==== ZITIERTER TEXTAUSZUG

Vorwort der Kradblatt-Ausgabe 11/18
von Marcus Lacroix

 

Die Rückkehr der kleinen Motorräder

KTM 200 DukeEine Sache, die mich richtig freut: es gibt zunehmend tolle kleine Motorräder neu zu kaufen. Auf der INTERMOT standen einige davon rum. Damit meine ich nicht die Bikes, die heutzutage gemeinhin als „Einsteigermotorräder“ gelten, denn die liegen eher in der Klasse um 700 ccm und haben ungedrosselt mehr als die A2-tauglichen 48 PS. Ich meine die wirklich kleinen Maschinen mit 250 bis 500 ccm, die auch offen die Leistung der A2-Klasse nicht ausschöpfen.

Wobei, wenn ich mich gerade so zurück erinnere … als ich 1986 mit dem Motorradfahren anfing, hatte meine 400er Honda 27 PS. Damals normal für einen Anfänger und sie hat mir eine neue Welt eröffnet. Heute bekommt man die alten Kisten für kleines Geld und sie werden bevorzugt zu Café Racern, Scramblern u.ä. umgebaut. Auch schön …

Ich freue mich aber über die modernen kleinen Motorräder mit ABS und anderen netten Zutaten. KTM hatte mit der 200er und 390er Duke gut vorgelegt. Beide habe ich besessen und beide haben viel Spaß gemacht. Coole 300er gibt es von allen Japanern und selbst BMW ist mit der G310 in der Klasse dabei. Unbekanntere (alte) Marken wie Mondial und Fantic stehen bereit, neue Marken, auch aus China, kommen dazu.

Warum ich mich so über die kleinen Motorräder freue? Ich habe nicht nur jobbedingt in den letzten 32 Jahren so allerhand an Motorrädern fahren dürfen und Spaß macht mir sowieso alles, was einen Motor hat. Bei den kleinen Motorrädern schwingt aber auch heute noch der Teil von Abenteuer mit, den ich damals mit der 400er Honda empfand. Und bei Motorrädern geht ja bekanntlich viel übers Gefühl. Klar, ein reisetaugliches Motorrad bringt einen komfortabler ans Ziel, aber auch mit der 390er Duke bin ich problemlos an einem Tag von Oldenburg an den Bodensee geritten.

========
==== BEREITGESTELLTE DATEN

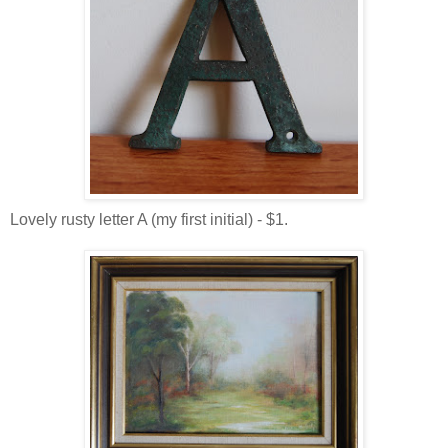
Lovely rusty letter A (my first initial) - $1.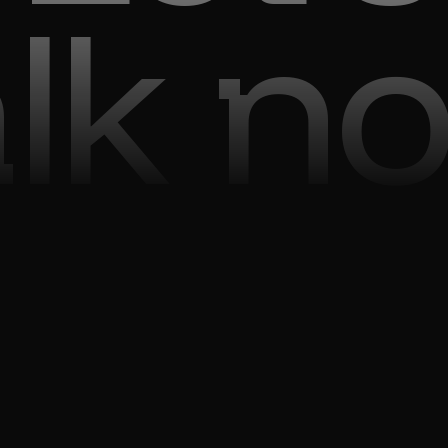
alk n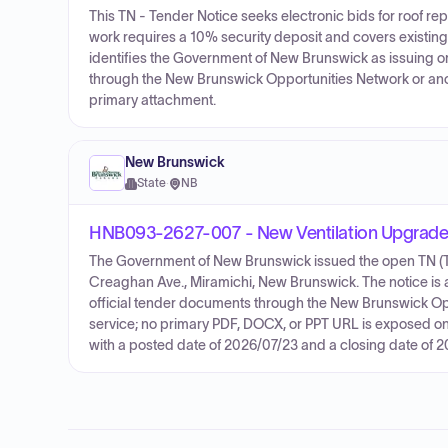
This TN - Tender Notice seeks electronic bids for roof 
work requires a 10% security deposit and covers existing
identifies the Government of New Brunswick as issuing or
through the New Brunswick Opportunities Network or ano
primary attachment.
New Brunswick
State
·
NB
HNB093-2627-007 - New Ventilation Upgrades
The Government of New Brunswick issued the open TN (Ten
Creaghan Ave., Miramichi, New Brunswick. The notice is a 
official tender documents through the New Brunswick Op
service; no primary PDF, DOCX, or PPT URL is exposed on 
with a posted date of 2026/07/23 and a closing date of 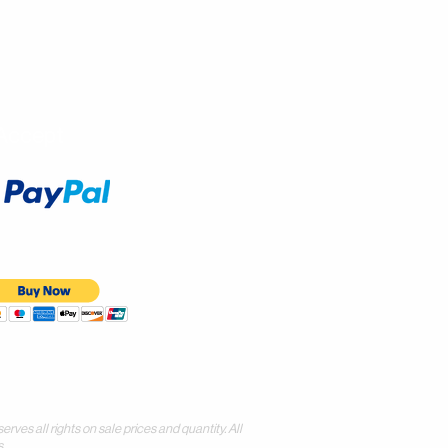
Accept
all rights on sale prices and quantity. All
.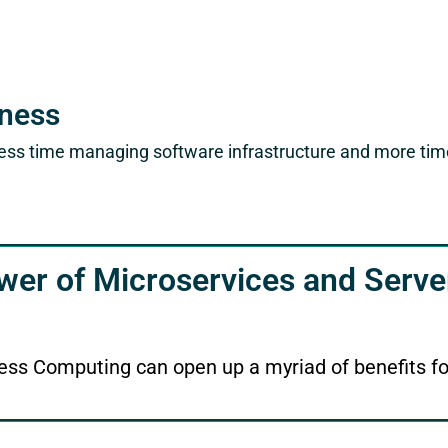
iness
ess time managing software infrastructure and more time 
wer of Microservices and Serve
ess Computing can open up a myriad of benefits f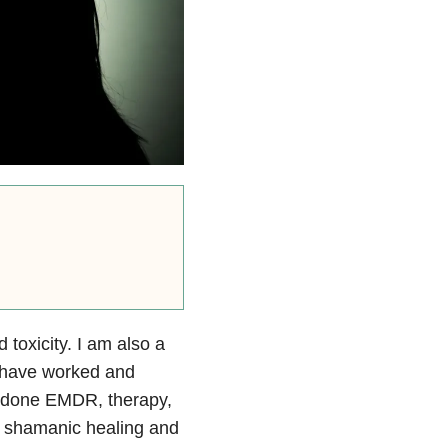
 toxicity. I am also a
I have worked and
ve done EMDR, therapy,
, shamanic healing and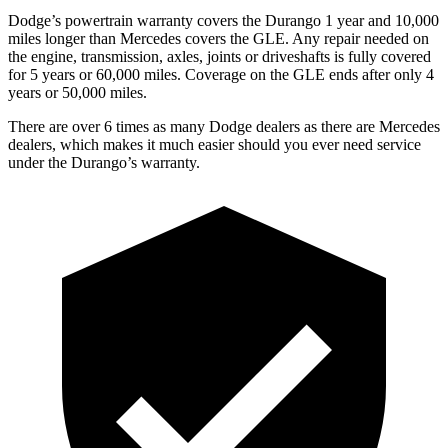
Dodge’s powertrain warranty covers the Durango 1 year and 10,000
miles longer than Mercedes covers the GLE. Any repair needed on
the engine, transmission, axles, joints or driveshafts is fully covered
for 5 years or 60,000 miles. Coverage on the GLE ends after only 4
years or 50,000 miles.
There are over 6 times as many Dodge dealers as there are Mercedes
dealers, which makes it much easier should you ever need service
under the Durango’s warranty.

========

• AUFGABE:
Beantworte anhand des Vorworts über kleine Motorräder diese drei Fragen:
1. Welches Motorrad fuhr der Autor zu Beginn im Jahr 1986, und wie viel PS hatte es?
2. Welchen Hubraumbereich nennt das Vorwort für die wirklich kleinen Maschinen?
3. Zwischen welchen beiden Orten fuhr der Autor mit der 390er Duke an einem Tag?

• LÖSUNG:
1. Eine 400er Honda mit 27 PS.
2. 250 bis 500 ccm.
3. Von Oldenburg an den Bodensee.